Il y a de cela, mais le plus important est de partir d’un besoin. Il faut se dire : « l’intelligence artificielle et l’informatique c’est l’avenir, j’ai un besoin, comment y répondre en investissant dans des technologies sophistiquées et le faire intelligemment et rapidement ».

Quand on parle d’IA, on parle de réduction des coûts, d’efficience et de rapidité. Auparavant, on parlait plus de la partie décisionnelle, de business intelligence parce qu’on ne disposait pas de machines puissantes qui nous permettaient de traiter un volume important de données. Aujourd’hui, avec les avancées du hardware, des systèmes d’information et l’offre du cloud, nous pouvons disposer d’un système d’information puissant sans avoir à payer une fortune, juste un abonnement.

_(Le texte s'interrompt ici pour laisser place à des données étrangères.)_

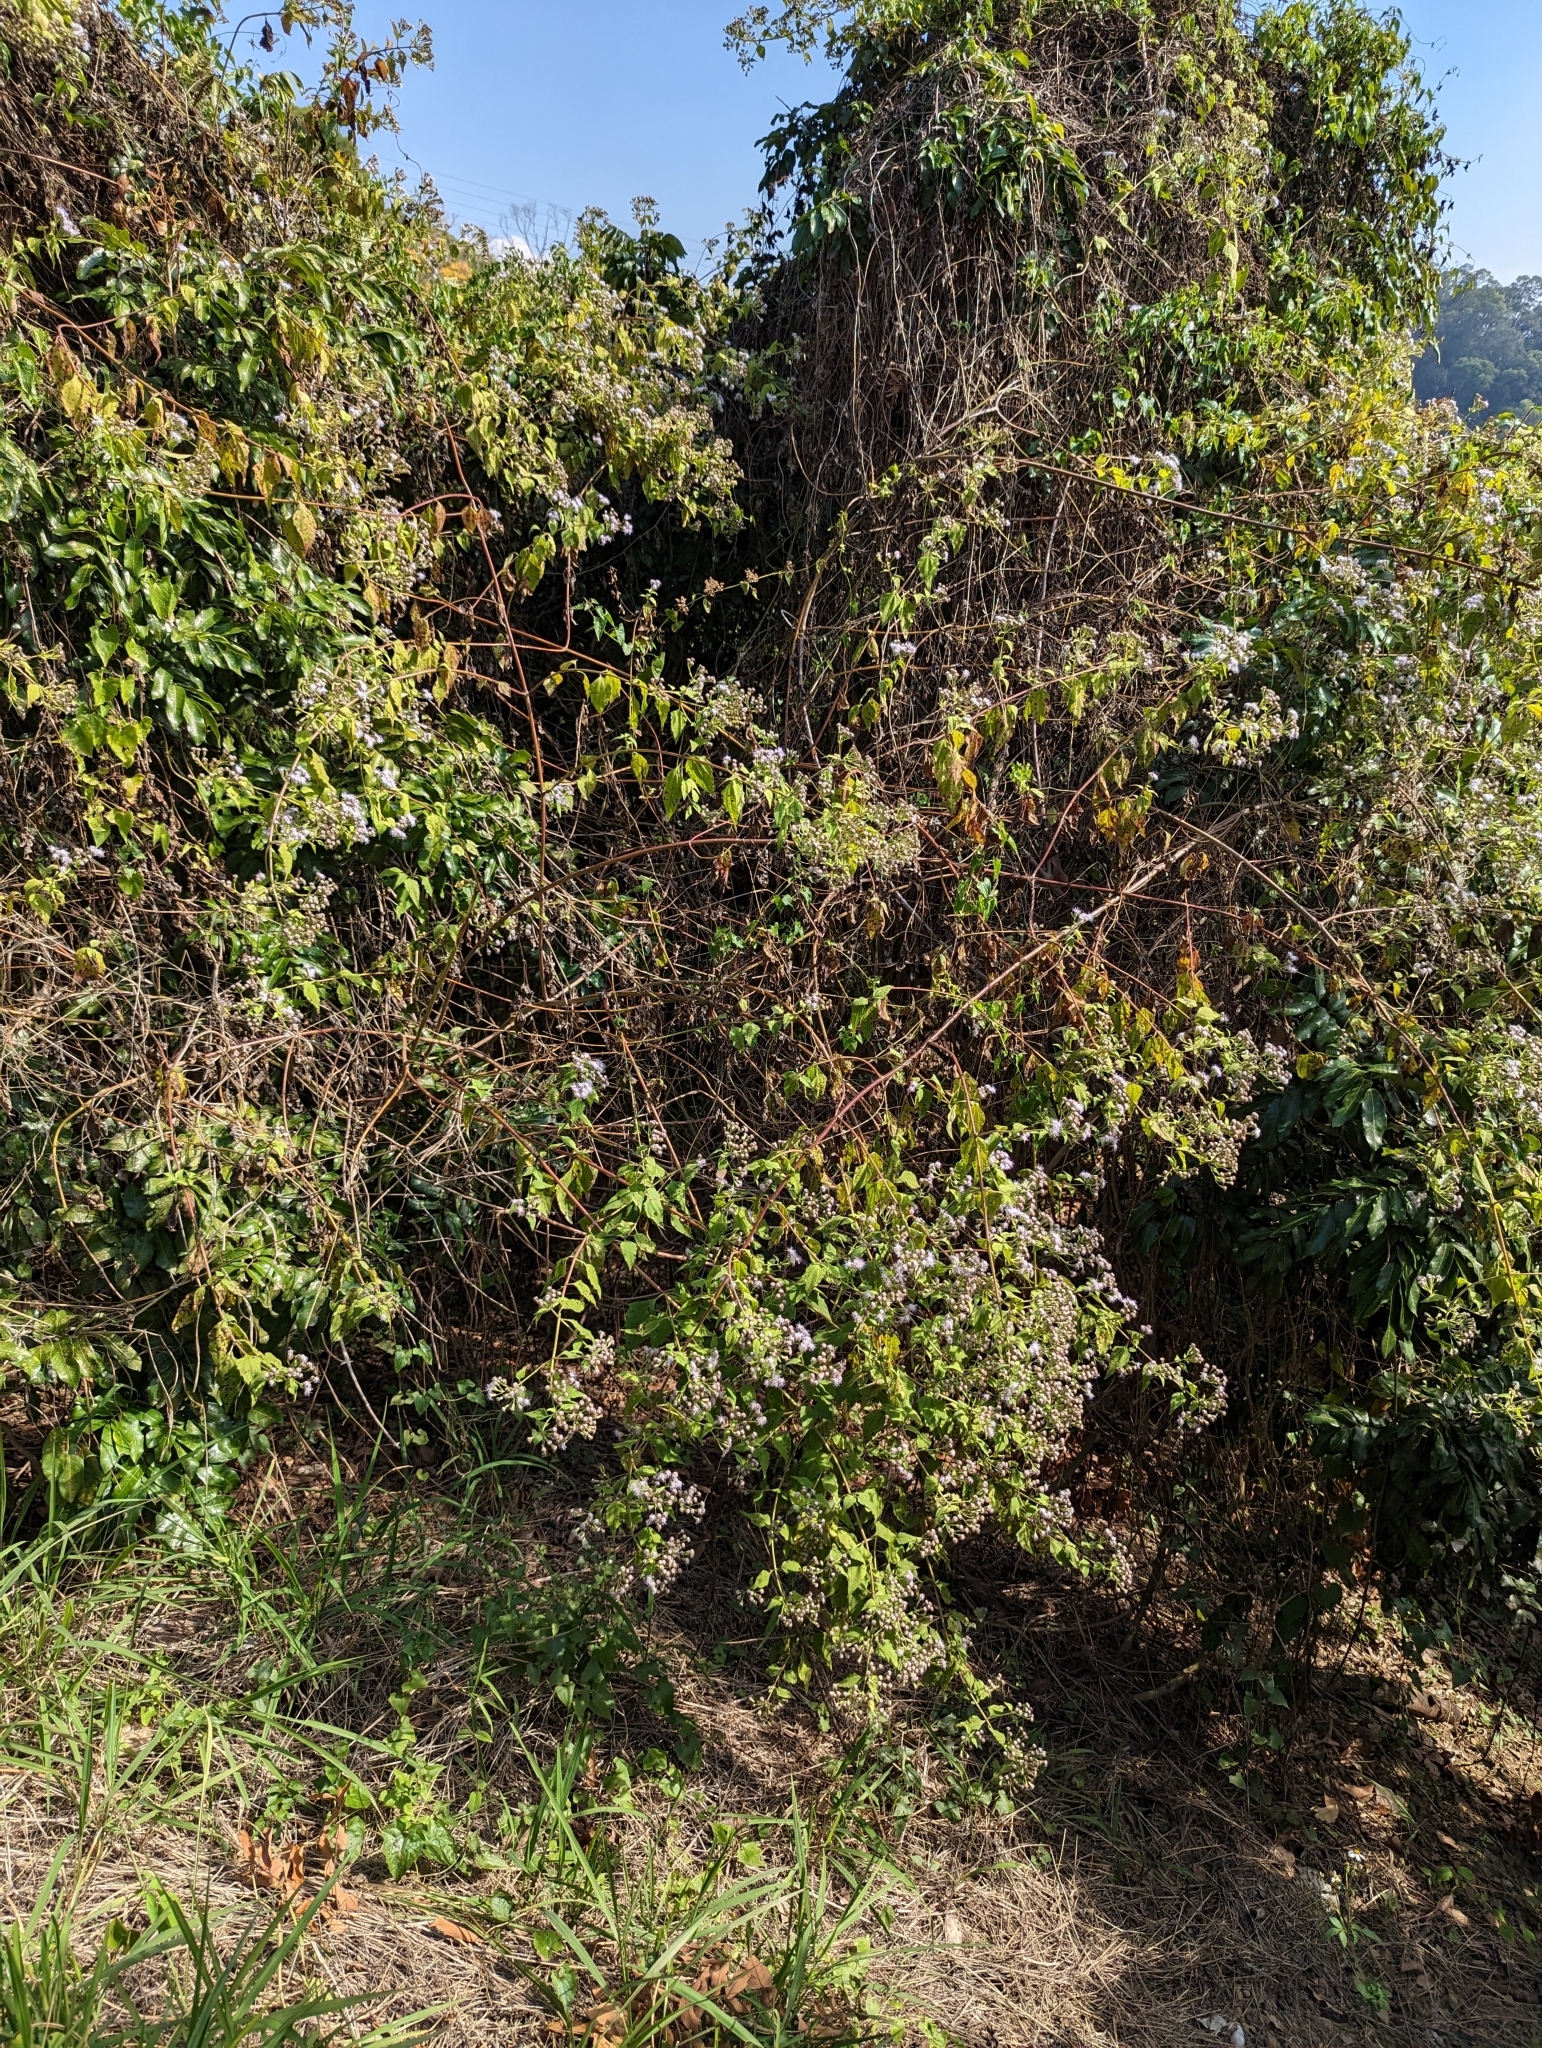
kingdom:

En IA, si on a un système d’information performant, si on a la donnée cartographiée et on a le besoin, on peut concevoir les applications. Pour cela, il faut s’appuyer sur les gens du métier, c’est très important, qui comprennent la donnée et qui savent l’utiliser et la traiter pour l’optimisation des performances de l’entreprise.

Il y a un risque pour le stockage dans le cloud que vous avez cité. Comment être sûr d’être protégé contre l’espionnage économique ?

Ceci dépend du contrat signé avec l’éditeur du logiciel. Je prends l’exemple de la France. Il y a des entreprises françaises dont les données sont sensibles qui ont, en signant avec les éditeurs américains, exigé d’avoir le data center en France parce que la réglementation européenne s’applique à la donnée.

Il y a toujours des solutions pour la question de la confidentialité des données, on négocie et on introduit dans les contrats des clauses qui protègent nos intérêts. Ce qu’apporte l’avantage d’avoir une application cloud, c’est de bénéficier de la montée des versions du logiciel. Aujourd’hui, les logiciels c’est tous les six mois, il y a des nouveautés de logiciels. Si on investit dans un système d’information, en six mois notre système est obsolète ; si on va vers la solution cloud, notre système reste toujours valable.

En Tunisie c’est cet état d’esprit qui règne. Comment le changer, d’après vous ?

En Tunisie, je constate qu’à ce jour, les entreprises ne sont pas informatisées et ont un mal terrible à centraliser leurs données. Chaque département détient sa part d’informations. Vous voulez identifier les besoins d’un client et vous avez affaire à des versions différentes selon les départements. Ça veut dire quoi ? Nous allons au département comptabilité pour avoir des informations sur le client, au département ressources humaines, celui du marketing et également celui des finances.

En fait, il faut aller chercher la donnée du client auprès de cinq départements. Ce qui se passe est que dans une même entreprise, chaque département détient l’information et cloisonne ses données. C’est dommage ! Le fait est que si on détient l’information et on ne l’exploite pas à bon escient, on rate le coche et notre compétitivité s’en ressent. Or, si on partage, c’est là qu’on fait de belles réalisations.

Quel rôle de l’intelligence artificielle dans les milieux éducationnels à l’international et comment on peut l’appliquer en Tunisie ?

A l’international il n’y a pas d’acteurs majeurs dans les systèmes d’information éducationnels, et c’est pour cela que je pense que c’est une chance et une opportunité pour la Tunisie qui peut les développer. On parle du cas de CRM, on parle tout de suite de Sales-forces. Qand on dit logistique, c’est SEP ; finances, on dit Oracle. Mais dans l’éducation, il n’y a pas d’acteurs forts qui proposent des solutions complètes, donc il y a un marché à prendre, il y a un positionnement à occuper.

Une grande banque pourrait investir dans ce domaine ?

Une grande banque peut investir, c’est faisable, et aujourd’hui on peut employer les chômeurs en leur apprenant à numériser tout ce qu’on a comme données pour les mettre à disposition et construire des IA.  Sachant que si on peut construire de l’IA pour la Tunisie, cette IA peut être utilisée à l’international. Commençons par le prototype, commençons par nous, soyons égoïstes, créons une application pour la Tunisie, pour nous, et vous pouvez être certains que si on la développe, elle intéressera rapidement l’international.